The Grand Canyon High School track team celebrated a tremendous season with a decisive first-place finish for the boys in the A1 conference and a huge boost of confidence for all who competed this season.
The seven-member boys team finished at state with 104 points. Their nearest competitor, Pima, finished with 84.
"It was a season of a lifetime," said Assistant Coach Sally Wahler. "We had a great year."
Beyond the winning, Head Coach Leah McGinnis said that coaches paid the team the ultimate compliment after that meet.
"They said they had never met such a nice group of boys who were so gracious in their winning," she said.
While the boys finished first this year, the coaches said the future looks bright for the young girls team, with most bringing their experience back next year.

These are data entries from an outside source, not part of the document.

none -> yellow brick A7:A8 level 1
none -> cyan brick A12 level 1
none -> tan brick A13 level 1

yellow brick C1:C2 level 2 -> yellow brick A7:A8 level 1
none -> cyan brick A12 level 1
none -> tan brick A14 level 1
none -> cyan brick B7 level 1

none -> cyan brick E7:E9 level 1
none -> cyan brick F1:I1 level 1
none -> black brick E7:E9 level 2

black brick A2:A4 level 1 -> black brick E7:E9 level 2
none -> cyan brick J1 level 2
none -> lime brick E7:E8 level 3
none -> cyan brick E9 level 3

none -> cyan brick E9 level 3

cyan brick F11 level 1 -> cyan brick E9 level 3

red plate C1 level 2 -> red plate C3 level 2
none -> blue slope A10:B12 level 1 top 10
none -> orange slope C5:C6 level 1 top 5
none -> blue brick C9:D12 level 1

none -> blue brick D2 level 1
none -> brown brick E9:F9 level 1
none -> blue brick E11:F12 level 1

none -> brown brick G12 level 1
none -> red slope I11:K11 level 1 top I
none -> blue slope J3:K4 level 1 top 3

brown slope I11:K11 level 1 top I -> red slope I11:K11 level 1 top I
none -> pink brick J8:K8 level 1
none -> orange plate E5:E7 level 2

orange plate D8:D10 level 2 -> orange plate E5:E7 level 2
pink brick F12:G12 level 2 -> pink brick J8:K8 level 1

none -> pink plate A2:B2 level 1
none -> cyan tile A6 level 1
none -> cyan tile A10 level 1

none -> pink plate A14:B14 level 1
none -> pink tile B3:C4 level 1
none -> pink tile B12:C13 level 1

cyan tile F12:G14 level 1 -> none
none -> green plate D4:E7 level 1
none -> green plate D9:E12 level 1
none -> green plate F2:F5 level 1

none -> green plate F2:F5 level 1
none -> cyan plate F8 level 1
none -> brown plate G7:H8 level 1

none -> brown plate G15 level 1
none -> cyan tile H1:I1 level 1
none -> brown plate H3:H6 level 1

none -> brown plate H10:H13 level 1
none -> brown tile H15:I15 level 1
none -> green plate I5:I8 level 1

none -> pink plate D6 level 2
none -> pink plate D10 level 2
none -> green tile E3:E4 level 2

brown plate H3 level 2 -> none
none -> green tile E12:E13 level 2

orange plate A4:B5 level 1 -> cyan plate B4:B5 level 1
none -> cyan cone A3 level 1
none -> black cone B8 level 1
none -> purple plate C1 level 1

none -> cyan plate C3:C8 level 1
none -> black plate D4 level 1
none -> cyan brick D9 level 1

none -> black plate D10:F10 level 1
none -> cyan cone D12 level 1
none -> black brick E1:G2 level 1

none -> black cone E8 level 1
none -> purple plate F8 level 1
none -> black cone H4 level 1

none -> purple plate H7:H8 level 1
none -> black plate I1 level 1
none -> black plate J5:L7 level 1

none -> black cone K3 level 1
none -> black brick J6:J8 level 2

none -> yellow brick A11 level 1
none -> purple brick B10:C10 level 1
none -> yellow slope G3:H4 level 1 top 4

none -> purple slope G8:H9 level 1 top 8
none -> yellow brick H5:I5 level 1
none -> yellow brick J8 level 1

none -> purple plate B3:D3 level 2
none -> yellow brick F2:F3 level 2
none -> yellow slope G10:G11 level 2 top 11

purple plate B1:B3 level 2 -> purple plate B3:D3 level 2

One of those, freshman Lizzy Tobin, was named Rookie of the Year. The first-year sprinter finished in the finals several times and set a new school record of 29 feet, 8 inches in the triple jump. "That doesn't happen often for freshmen. It's very impressive," said McGinnis.
Senior Tempy Walker was the male Rookie of the Year, joining the track team for the first time. "We were sad there was no baseball this year, but we're also thankful," said Wahler. "He did an awesome job," said McGinnis. "What he lacked in form he made up for in athleticism."
The coaches added that Walker put some competitive pressure on teammate Justin Kremer, consistently coming in second to Kremer's first, earning him the title of "second place man."
Kremer, who brought home the gold in every race he ran this season, received the Victory and Salute to Excellence Award as well as a T-shirt to honor the meet record he set in the 200 meter at Blue Ridge.
"I'm so proud to be his mom and his coach," said McGinnis. "It's hard to coach your kids. It was hard on Justin too. He had to do what he was told and not talk back."
Both coaches described him as a beautiful runner who made each race look effortless. His speed and his form also earned him a reputation statewide and an invitation to the Southwest Classic Meet in Albuquerque in June. There he will compete with an elite group of runners who regularly post times of 10.2 and 10.3 in the 100 meter.
"Justin needs that competition," said McGinnis.
Ryan Eck was named Most Valuable Player for the second consecutive year.
"He's the kind of kid who makes you love coaching," said Wahler, adding that over the past few years "he has become a confident athlete, a good-natured athlete and a leader."
In addition to the MVP trophy, he also received 50 red Starburst candies which he had said he wanted if the team won state, and a T-shirt commemorating the meet record he set in the triple jump at Blue Ridge.
The coaches also praised Eck and Kremer for their leadership as co-captains.
Chris Streit was chosen as Teammate of the Year for his willingness to help wherever needed when not competing.
The Coach's Award went to senior Julie Haughton, who had served the team as a manager before but this year found the confidence to compete for the first time.
"She is awesome as a manager but I would rather see her run," said Phillips. "She is a coach's dream. She listens and sees the big picture. She goes the extra mile."
The coaches thanked all of those who helped make the team a success. "It takes a village to produce a championship team," said Wahler.
They recognized the support offered by the school, the efforts of Athletic Director Matt Yost and Judi Beckerleg who tended to innumerable details, the Booster Club which helped fund overnight trips, the school maintenance staff for helping keep the field in shape for practice and the bus drivers who took the team to the far reaches of the state.
Also receiving thanks were community businesses, including Xanterra and Delaware North, as well as Verkamp's which provided a pizza party after the team's return from state.
Former coach Annie Phillips, who still works with the distance runners, also thanked McGinnis and Wahler for giving her the opportunity to stay connected with the team.
"When I had to stop coaching, it was traumatic," she said. "But these two have allowed me to stay involved. I don't know if I could bear it if I could not have been."
McGinnis said Phillips was instrumental in training distance runners.
"We could send them out knowing Annie would be with them," she said.